After all, the federal government has guided the West’s future ever since young men and women started clambering toward the Continental Divide. President Lincoln signed the Homestead Act in 1862, giving any would-be pioneer 160 acres of public land in the West, as long as they were willing to stay at least five years.
“We’re talking about federal policies here going all the way back to the Homestead Act, where the Feds have subsidized everything from transportation to farming,” says Mehl. “In other words, we helped to create these small towns as a nation. The question now is, what do we owe these communities?”
In Salmon, Idaho, Knudson has watched ranchers and public land managers begin hammering out good-faith deals that address both the national interest in preserving the biological and geological treasures of the West, as well as the need for those who want to stay and live off the land to have more predictability.
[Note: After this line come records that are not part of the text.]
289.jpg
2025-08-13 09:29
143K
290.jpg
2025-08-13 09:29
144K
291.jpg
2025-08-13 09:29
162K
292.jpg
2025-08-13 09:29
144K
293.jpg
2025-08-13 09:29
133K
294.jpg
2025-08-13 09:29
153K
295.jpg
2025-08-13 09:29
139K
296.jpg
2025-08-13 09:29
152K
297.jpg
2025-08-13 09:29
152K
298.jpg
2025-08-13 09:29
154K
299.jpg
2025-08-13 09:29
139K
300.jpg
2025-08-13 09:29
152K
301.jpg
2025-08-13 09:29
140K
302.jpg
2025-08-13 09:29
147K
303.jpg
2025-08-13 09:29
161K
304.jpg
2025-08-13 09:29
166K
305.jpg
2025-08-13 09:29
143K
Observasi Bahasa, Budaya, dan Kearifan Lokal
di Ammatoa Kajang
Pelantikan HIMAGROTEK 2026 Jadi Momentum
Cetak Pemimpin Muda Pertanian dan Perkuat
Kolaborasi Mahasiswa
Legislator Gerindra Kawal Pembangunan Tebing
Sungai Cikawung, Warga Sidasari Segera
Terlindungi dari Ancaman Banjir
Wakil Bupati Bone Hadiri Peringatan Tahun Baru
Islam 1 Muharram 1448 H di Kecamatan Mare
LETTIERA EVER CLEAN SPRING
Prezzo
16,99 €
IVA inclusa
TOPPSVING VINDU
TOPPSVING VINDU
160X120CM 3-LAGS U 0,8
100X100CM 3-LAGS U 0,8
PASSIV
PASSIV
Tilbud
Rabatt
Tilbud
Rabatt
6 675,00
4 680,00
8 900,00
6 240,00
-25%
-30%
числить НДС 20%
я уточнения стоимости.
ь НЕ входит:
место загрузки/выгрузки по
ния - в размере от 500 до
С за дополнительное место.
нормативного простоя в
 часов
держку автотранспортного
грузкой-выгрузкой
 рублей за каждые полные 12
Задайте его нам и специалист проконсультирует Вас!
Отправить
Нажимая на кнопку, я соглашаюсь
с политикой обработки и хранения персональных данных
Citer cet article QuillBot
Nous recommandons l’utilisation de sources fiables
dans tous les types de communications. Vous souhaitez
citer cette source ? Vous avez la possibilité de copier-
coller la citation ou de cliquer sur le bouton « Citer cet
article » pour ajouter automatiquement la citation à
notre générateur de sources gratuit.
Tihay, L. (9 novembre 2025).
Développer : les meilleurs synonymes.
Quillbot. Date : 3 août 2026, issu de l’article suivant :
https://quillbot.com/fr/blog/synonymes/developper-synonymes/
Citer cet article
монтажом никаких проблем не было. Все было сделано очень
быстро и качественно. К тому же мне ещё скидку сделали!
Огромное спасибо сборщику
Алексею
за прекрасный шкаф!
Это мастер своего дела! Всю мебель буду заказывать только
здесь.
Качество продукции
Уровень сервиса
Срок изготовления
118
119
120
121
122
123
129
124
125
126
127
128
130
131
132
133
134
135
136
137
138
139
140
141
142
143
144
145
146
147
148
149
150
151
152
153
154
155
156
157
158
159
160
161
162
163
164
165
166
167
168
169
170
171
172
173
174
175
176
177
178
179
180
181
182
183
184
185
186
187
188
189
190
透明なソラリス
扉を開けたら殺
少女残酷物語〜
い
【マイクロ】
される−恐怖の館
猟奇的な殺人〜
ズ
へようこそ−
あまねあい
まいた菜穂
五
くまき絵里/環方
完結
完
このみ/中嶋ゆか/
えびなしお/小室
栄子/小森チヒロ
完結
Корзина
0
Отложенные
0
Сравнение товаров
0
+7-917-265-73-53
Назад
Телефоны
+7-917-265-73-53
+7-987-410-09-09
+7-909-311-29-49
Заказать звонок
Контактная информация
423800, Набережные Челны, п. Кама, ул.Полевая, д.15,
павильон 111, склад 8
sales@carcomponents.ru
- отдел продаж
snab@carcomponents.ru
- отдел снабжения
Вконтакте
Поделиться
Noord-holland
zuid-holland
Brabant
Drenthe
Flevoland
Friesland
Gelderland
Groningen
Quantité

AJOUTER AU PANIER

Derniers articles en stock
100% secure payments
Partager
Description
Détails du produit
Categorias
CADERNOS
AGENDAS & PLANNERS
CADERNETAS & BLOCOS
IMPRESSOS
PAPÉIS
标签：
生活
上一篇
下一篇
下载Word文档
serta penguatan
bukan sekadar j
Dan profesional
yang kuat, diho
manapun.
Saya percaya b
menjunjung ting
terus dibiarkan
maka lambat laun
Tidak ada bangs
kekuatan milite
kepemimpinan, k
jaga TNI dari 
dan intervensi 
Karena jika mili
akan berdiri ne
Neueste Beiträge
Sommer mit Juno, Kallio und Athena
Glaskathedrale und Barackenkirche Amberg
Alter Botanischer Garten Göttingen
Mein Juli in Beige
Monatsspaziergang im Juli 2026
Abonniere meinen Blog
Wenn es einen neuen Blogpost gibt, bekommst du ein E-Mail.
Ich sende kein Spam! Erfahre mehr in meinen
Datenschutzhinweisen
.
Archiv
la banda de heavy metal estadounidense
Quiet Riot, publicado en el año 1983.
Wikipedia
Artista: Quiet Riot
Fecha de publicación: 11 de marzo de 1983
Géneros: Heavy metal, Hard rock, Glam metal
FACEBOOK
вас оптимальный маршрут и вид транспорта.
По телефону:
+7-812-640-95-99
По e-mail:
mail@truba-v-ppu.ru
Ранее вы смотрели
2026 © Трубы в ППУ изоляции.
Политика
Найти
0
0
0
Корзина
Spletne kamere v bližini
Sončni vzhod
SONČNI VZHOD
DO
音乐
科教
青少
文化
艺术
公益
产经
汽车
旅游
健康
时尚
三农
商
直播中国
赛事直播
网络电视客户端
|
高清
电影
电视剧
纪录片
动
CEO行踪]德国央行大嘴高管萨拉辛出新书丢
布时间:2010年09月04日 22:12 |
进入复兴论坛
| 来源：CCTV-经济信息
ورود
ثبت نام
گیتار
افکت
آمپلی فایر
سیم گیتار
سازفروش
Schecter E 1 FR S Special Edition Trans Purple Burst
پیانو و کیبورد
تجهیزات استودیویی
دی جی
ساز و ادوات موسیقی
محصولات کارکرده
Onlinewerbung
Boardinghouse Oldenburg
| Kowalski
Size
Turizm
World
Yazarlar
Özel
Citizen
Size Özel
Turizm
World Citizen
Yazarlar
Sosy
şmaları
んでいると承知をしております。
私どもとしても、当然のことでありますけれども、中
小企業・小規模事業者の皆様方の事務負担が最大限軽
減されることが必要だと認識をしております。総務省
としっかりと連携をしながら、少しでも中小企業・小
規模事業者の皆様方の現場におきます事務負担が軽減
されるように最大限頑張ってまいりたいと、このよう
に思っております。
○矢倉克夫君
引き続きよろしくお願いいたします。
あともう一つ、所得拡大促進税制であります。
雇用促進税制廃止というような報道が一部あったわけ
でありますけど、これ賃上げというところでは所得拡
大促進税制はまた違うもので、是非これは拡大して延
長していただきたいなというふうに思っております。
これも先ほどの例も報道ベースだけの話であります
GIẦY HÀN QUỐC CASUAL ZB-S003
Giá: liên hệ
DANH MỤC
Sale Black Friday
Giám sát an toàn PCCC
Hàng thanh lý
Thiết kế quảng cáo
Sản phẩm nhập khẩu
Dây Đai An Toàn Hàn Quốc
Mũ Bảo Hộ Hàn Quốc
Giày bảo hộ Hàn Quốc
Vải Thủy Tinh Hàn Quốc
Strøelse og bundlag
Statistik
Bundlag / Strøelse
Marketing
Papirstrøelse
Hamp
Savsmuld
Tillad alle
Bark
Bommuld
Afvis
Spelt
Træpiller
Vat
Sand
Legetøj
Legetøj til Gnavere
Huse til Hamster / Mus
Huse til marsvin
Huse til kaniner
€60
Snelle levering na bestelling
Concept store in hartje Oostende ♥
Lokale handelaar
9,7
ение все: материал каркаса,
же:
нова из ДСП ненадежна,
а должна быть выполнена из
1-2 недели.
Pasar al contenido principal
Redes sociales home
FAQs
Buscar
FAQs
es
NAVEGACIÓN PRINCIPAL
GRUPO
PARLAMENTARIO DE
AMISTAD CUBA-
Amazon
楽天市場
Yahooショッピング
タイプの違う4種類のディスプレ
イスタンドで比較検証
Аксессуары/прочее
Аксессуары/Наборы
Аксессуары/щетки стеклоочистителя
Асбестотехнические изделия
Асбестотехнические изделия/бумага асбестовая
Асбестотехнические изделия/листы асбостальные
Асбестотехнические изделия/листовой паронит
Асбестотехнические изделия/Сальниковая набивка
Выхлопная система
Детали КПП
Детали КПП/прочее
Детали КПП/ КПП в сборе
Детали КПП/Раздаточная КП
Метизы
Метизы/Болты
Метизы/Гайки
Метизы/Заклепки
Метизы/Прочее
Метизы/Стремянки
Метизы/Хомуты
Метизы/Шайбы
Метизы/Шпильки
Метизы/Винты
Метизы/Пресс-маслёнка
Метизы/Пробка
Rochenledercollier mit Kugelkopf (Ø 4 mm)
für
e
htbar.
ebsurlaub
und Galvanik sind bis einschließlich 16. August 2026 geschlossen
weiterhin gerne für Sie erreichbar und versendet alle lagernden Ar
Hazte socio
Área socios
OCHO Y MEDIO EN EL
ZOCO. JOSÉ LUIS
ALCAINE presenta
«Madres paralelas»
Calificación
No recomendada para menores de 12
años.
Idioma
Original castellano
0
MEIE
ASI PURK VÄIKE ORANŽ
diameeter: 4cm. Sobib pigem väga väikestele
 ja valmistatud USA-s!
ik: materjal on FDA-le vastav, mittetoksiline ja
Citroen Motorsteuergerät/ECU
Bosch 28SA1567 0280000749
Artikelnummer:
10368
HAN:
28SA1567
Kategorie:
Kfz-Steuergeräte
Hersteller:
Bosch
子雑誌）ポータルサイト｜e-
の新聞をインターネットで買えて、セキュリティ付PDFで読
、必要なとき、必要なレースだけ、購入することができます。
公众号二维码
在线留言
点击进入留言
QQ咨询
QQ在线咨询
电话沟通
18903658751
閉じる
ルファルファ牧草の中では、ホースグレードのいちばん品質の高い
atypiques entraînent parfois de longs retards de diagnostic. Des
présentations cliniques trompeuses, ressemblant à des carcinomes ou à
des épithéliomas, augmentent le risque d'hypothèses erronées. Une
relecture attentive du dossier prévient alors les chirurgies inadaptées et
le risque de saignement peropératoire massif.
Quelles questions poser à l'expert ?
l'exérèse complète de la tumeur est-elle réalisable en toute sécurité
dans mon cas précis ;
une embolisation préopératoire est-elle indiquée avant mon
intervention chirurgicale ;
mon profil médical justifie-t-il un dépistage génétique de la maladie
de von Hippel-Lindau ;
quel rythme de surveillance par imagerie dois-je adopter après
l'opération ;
One such moment, she says, happened Tuesday night at the Cattlemen’s Winter School, a state continuing education project, in Idaho’s Lemhi County.
There, representatives from the Bureau of Land Management and the US Forest Service talked to a group of ranchers about changes coming under new federal protections for sage grouse, whose mating habits conflict with the herding of cattle across the range. The talk was brisk, matter-of-fact, but also collaborative.
“Those are the conversations that are taking place in Salmon and Harney County [the site of the Oregon occupation], where ranchers are sitting down and really trying to understand what’s good for the bird, meaning the sage grouse, and public land managers are saying, ‘We know you guys can do this. If you know what the standards are, you can meet it,’ ” says Knudson. “Those are the kinds of conversations that will move us forward.”